---- Available data

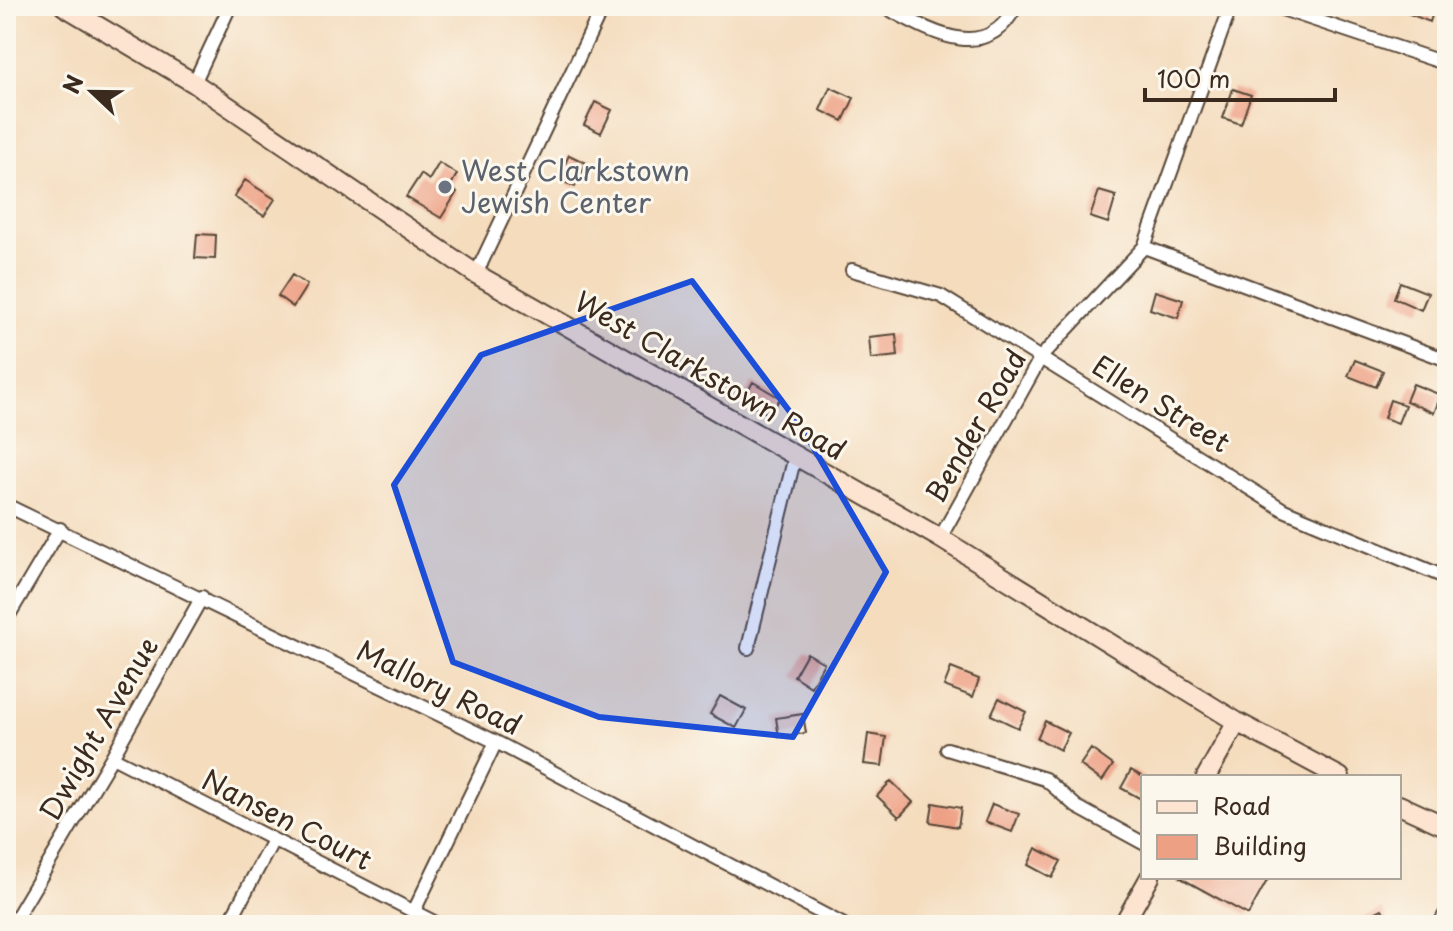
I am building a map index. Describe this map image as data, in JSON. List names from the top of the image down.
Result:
{
  "streets": {
    "street": [
      "West Clarkstown Road",
      "Ellen Street",
      "Bender Road",
      "Mallory Road",
      "Dwight Avenue",
      "Nansen Court"
    ]
  },
  "crossings": [
    ["West Clarkstown Road", "Bender Road"],
    ["Ellen Street", "Bender Road"],
    ["Mallory Road", "Dwight Avenue"],
    ["Dwight Avenue", "Nansen Court"]
  ],
  "places": ["West Clarkstown Jewish Center"],
  "legend": ["Road", "Building"],
  "scale_bar": "100 m",
  "north": "left"
}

--------

*Exercise details*.
Retype each record exactly as it stands, but do not include the pictures.

*Solution for this problem*.
I am building a map index. Describe this map image as data, in JSON. List names from the top of the image down.
Result:
{
  "streets": {
    "street": [
      "West Clarkstown Road",
      "Ellen Street",
      "Bender Road",
      "Mallory Road",
      "Dwight Avenue",
      "Nansen Court"
    ]
  },
  "crossings": [
    ["West Clarkstown Road", "Bender Road"],
    ["Ellen Street", "Bender Road"],
    ["Mallory Road", "Dwight Avenue"],
    ["Dwight Avenue", "Nansen Court"]
  ],
  "places": ["West Clarkstown Jewish Center"],
  "legend": ["Road", "Building"],
  "scale_bar": "100 m",
  "north": "left"
}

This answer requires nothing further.